Previously disclosed are electrostatic dust separators in which the voltage occurring between the electrodes of the dust separator is built up by supplying energy in the form of current pulses.
Also previously disclosed is the connection to the electrodes of the dust separator of a d.c. voltage on which is superimposed an a.c. voltage. The a.c. voltage in this case can have the form of pulses.
As an example of the prior art of the first mentioned kind reference may be made to the arrangement illustrated and described in English Patent Specification No. 728 061. Conditions have been created in this arrangement for the electrostatic separation of particles from a flow of gas passing over the electrodes by causing the voltage to vary within a range of frequencies of between 20 and 120 pulses per second, and by connecting between the pulses a positive potential of relatively small amplitude.
As an example of the prior art of the next mentioned kind reference may be made to the arrangement illustrated and described in Amer. U.S. Pat. No. 4,138,233. Presented here are various possibilities for the superimposition of pulses over a first level of d.c. voltage or for the connection of various a.c. voltages to said level of d.c. voltage, in this way attempting to render the dust separation more effective. What is shown here is that the d.c. voltage has superimposed on it square pulses, a complete sinusoidal oscillation, a half-wave rectified voltage or a periodically occurring complete sinusoidal oscillation. Reference is also made to the variation of the peak value, the pulse width and/or the periodicity.
Also previously disclosed is the superimposition on a d.c. voltage of individual pulses by utilizing an oscillating circuit, at the same time making use of control circuits to ensure that only one of the oscillating pulses will be supplied to the dust separator. The time between consecutive individual pulses is selected so as to be large, and returned energy from the dust separator is stored in a storage capacitor. As an example of the prior art in this respect reference may be made to an arrangement illustrated and described in U.S. Pat. No. 4,052,177.

Data listing.

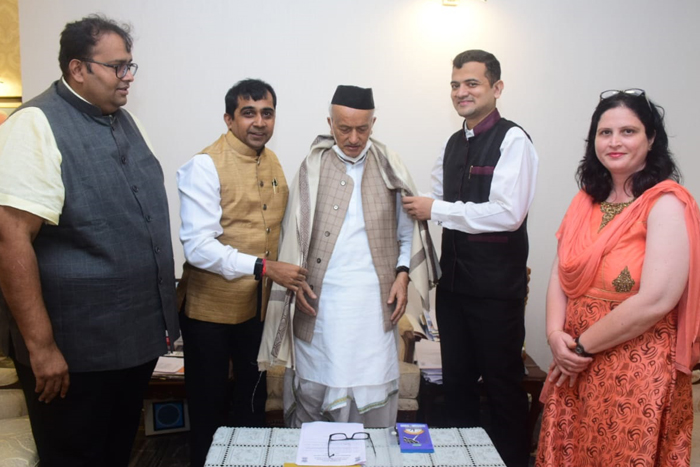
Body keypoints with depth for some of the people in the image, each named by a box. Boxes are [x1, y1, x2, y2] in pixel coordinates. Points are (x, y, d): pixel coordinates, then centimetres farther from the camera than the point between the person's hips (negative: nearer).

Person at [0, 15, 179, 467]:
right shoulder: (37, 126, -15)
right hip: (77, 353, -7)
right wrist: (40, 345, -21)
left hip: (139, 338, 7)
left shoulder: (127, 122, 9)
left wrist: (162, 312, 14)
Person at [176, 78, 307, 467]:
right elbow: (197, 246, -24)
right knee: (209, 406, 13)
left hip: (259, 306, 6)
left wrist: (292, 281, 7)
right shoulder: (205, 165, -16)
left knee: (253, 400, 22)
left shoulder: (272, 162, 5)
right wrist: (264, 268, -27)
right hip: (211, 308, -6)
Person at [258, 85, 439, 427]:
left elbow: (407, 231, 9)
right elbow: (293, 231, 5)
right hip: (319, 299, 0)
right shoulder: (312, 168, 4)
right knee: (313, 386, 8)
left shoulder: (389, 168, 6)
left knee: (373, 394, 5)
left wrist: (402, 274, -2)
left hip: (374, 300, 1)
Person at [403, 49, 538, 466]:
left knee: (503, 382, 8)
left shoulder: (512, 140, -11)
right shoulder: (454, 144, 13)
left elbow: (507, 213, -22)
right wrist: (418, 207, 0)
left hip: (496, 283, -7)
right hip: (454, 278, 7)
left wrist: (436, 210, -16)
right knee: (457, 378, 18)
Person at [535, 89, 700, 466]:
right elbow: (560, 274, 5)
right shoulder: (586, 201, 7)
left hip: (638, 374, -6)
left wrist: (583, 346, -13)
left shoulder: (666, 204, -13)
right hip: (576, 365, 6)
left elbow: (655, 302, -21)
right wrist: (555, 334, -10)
==
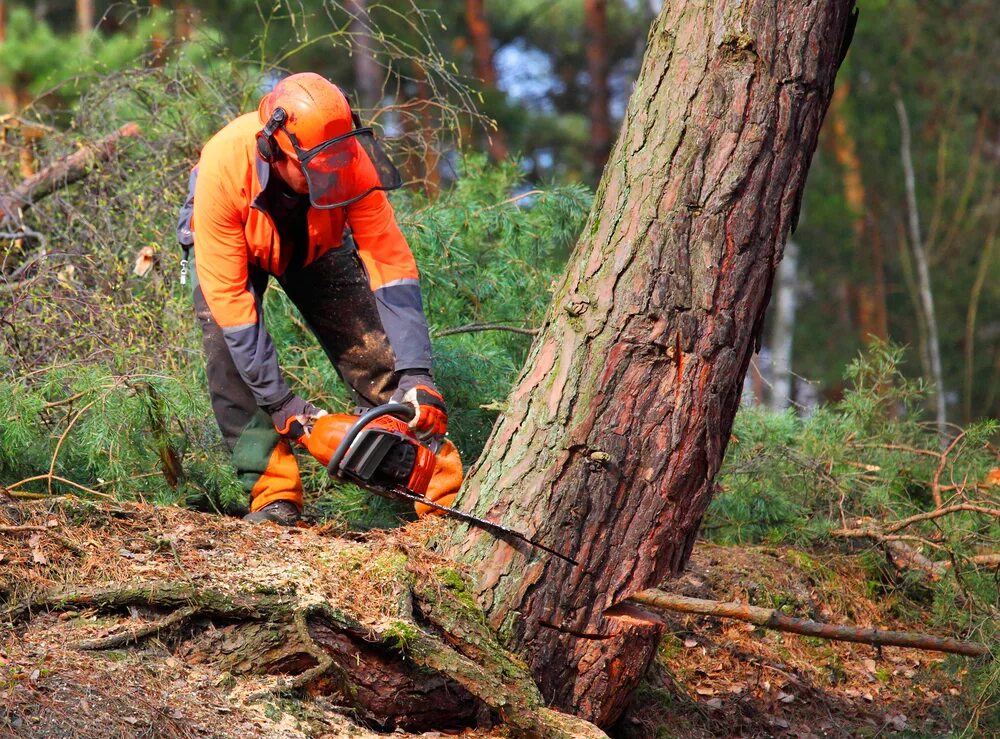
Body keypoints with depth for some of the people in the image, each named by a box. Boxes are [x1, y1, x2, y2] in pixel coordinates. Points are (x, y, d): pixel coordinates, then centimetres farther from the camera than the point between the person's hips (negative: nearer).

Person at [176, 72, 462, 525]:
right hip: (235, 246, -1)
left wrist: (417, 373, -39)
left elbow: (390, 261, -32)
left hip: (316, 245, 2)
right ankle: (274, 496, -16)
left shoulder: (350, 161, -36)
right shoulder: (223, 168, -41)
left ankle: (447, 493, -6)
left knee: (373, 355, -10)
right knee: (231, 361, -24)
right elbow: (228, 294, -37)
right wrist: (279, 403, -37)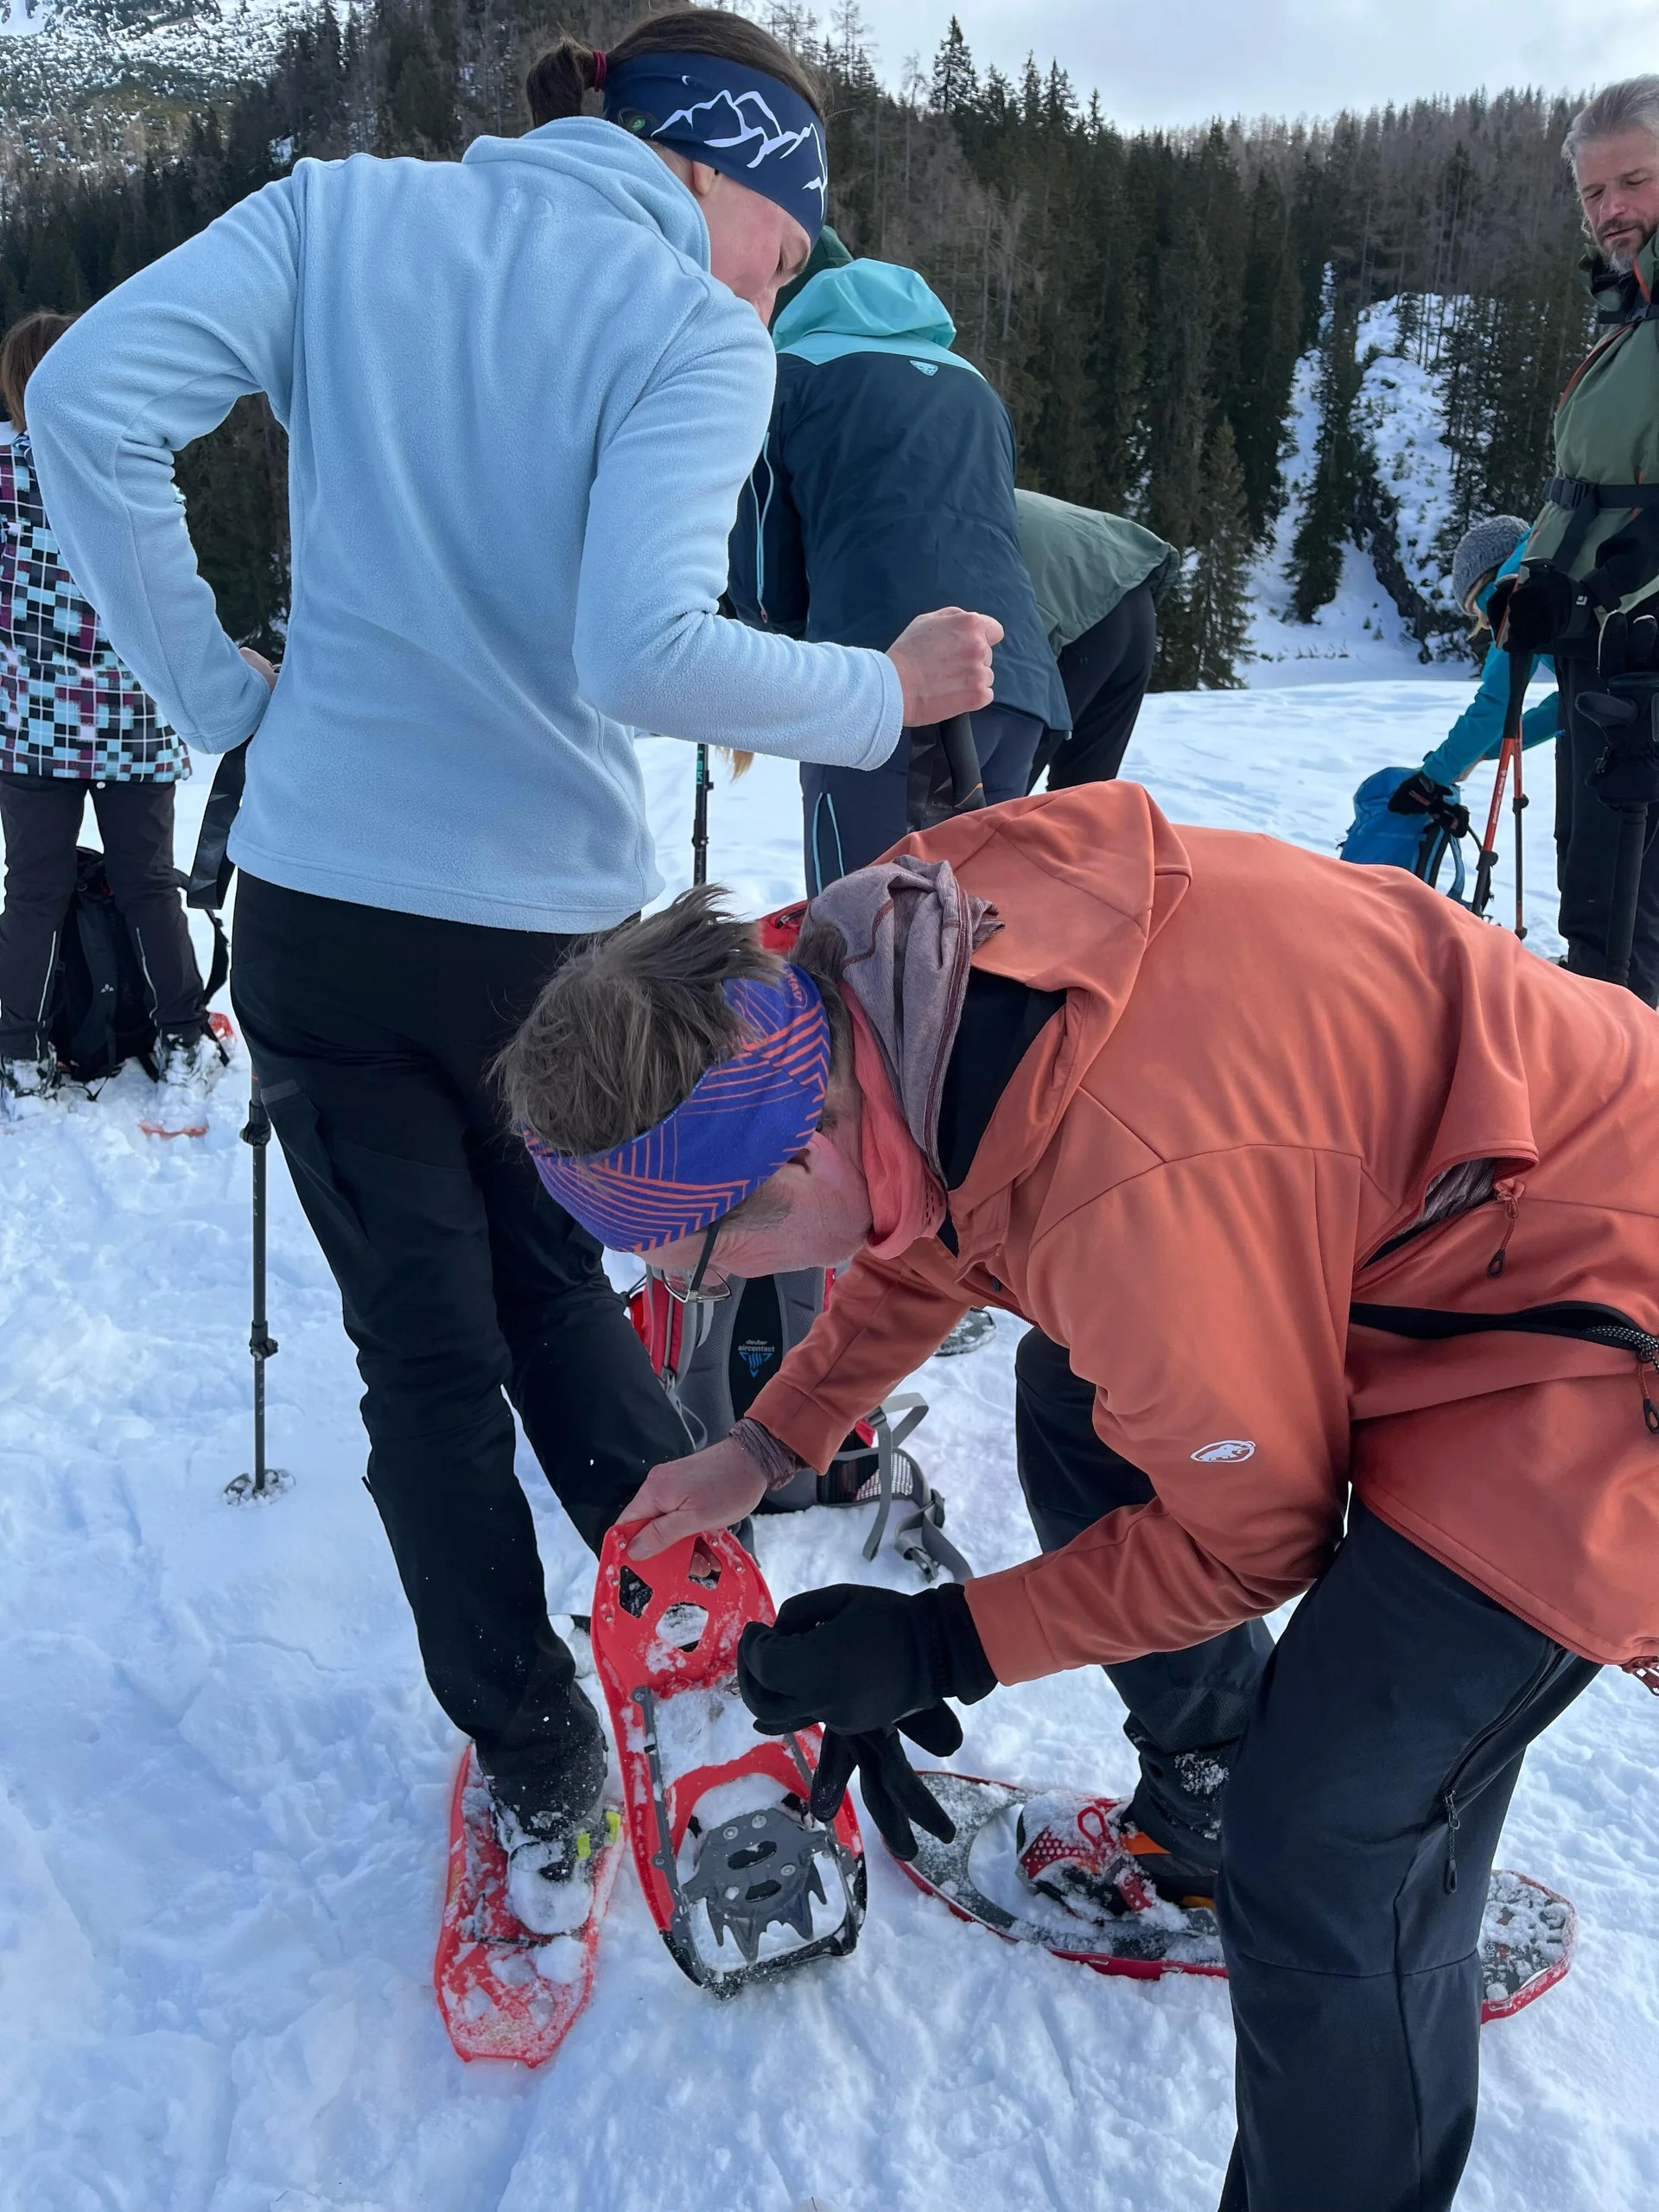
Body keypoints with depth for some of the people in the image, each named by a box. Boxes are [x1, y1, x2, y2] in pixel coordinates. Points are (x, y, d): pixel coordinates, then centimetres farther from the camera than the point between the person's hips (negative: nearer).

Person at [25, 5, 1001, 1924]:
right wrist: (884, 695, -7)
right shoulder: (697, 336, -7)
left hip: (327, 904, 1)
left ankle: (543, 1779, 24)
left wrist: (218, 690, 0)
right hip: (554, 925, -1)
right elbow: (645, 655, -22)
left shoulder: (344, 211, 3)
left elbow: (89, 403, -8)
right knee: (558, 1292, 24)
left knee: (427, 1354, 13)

Directions.
Update the dust separator passage from "Also previously disclosed is the connection" up to and including "form of pulses." by putting "impulses" in place of "pulses".

Task output.
Also previously disclosed is the connection to the electrodes of the dust separator of a d.c. voltage on which is superimposed an a.c. voltage. The a.c. voltage in this case can have the form of impulses.